It’s interesting to see history repeating itself, each time in a different context. Before women’s voices were recognized under the law, they were nothing more than the property of their husbands. Prior to the war against slavery, dark- skinned humans were not any more valuable than beasts. And before the formation of organizations defending animal rights, they were nothing more than creations at human disposal. However, humans have come to reverse these faulty conceptions, and now the debate turns around the question of whether a blastula is alive or not.
Like many other readers, I have been observing the debate concerning Choose Life with increasing confusion and bewilderment. In the last issue, David Sean Paterson attempted to base his argument on biology. Certainly, Paterson is knowledgeable enough to talk about embryology in considering whether a baby in the second trimester is conscious or not – the answer is obvious.
But why does Paterson assume that consciousness defines valuable human life? Can we say that a newborn is conscious even though its nervous system is not yet fully developed? What about an individual in a deep coma, are they considered conscious? Maybe we’re all conscious when we sleep!
In all these cases, are we not talking about human beings? Perhaps Paterson can enlighten us where biology makes consciousness the prerequisite for life. Surely, the lowly yeast is considered living by biology, as it is the subject of intense studies that lead to the understanding of various diseases and allow their treatment.
If Paterson sees the blastula to be no more than a bunch of cells with potential, each of us is no better than “it.” Isn’t the nervous system, the basis of consciousness, itself a bunch of specialized cells? What makes it more special than the bunch of cells making a sponge in the floor of an ocean? Ah! It must be because the nervous system has the “potential” for receiving, processing, and sending information.
Surely biology has all of the answers that one needs, and it is not to be questioned – as the King’s decisions were once not to be discussed. The blastula has not and will never have a tongue to speak for itself.

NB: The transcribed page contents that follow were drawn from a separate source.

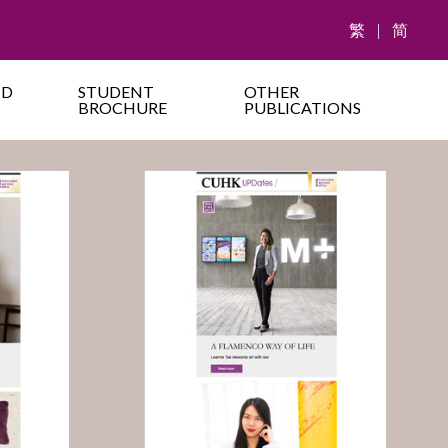
繁
|
简
ND
STUDENT
OTHER
BROCHURE
PUBLICATIONS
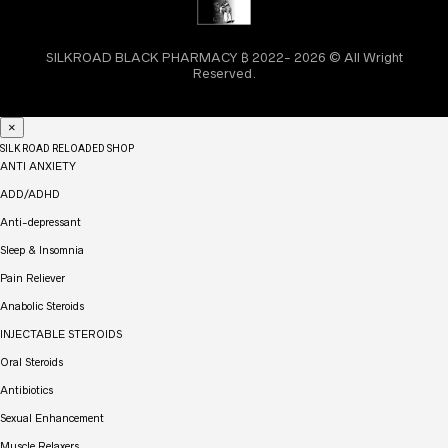
SILKROAD BLACK PHARMACY ₿ 2022- 2026 © All Wright
Reserved.
×
SILK ROAD RELOADED SHOP
ANTI ANXIETY
ADD/ADHD
Anti-depressant
Sleep & Insomnia
Pain Reliever
Anabolic Steroids
INJECTABLE STEROIDS
Oral Steroids
Antibiotics
Sexual Enhancement
Muscle Relaxers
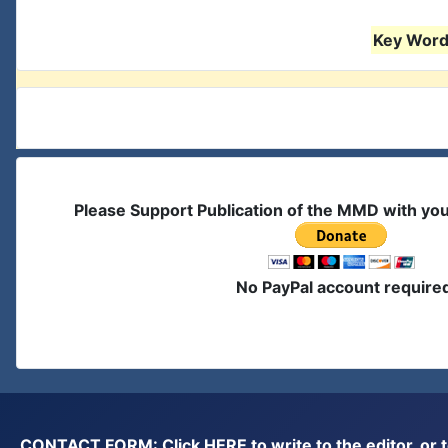
Key Words
Please Support Publication of the MMD with yo
No PayPal account require
CONTACT FORM: Click
HERE
to write to the editor, 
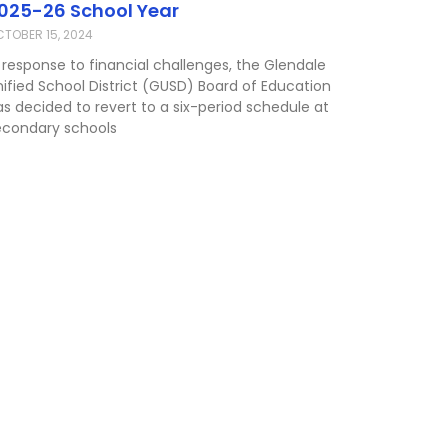
025-26 School Year
TOBER 15, 2024
 response to financial challenges, the Glendale
nified School District (GUSD) Board of Education
as decided to revert to a six-period schedule at
econdary schools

I don’t understand why the discussion regarding abortion should be stopped. Are people afraid of other opinions? I thought we lived in a free country! If my argument does not make sense to you, just shake your head. You may even laugh at me, but you cannot prevent my voice from being heard. Otherwise, we will go back in time to when women, people of colour, and non-human animals were nothing.
Finally, I think freedom of speech is an important part of human rights. It is contradictory to say that allowing one group to voice their opinions publicly would lead to the disrespect of human rights; duct taping that group’s mouth would supersede human rights. If others disagree, exposing them to an unpopular argument would not influence their position. Also, according to Paterson, Choose Life has an “aggressive mandate.” I cannot understand what makes a pro-life group inherently violent. Perhaps someone could explain it to me because clearly I am lost.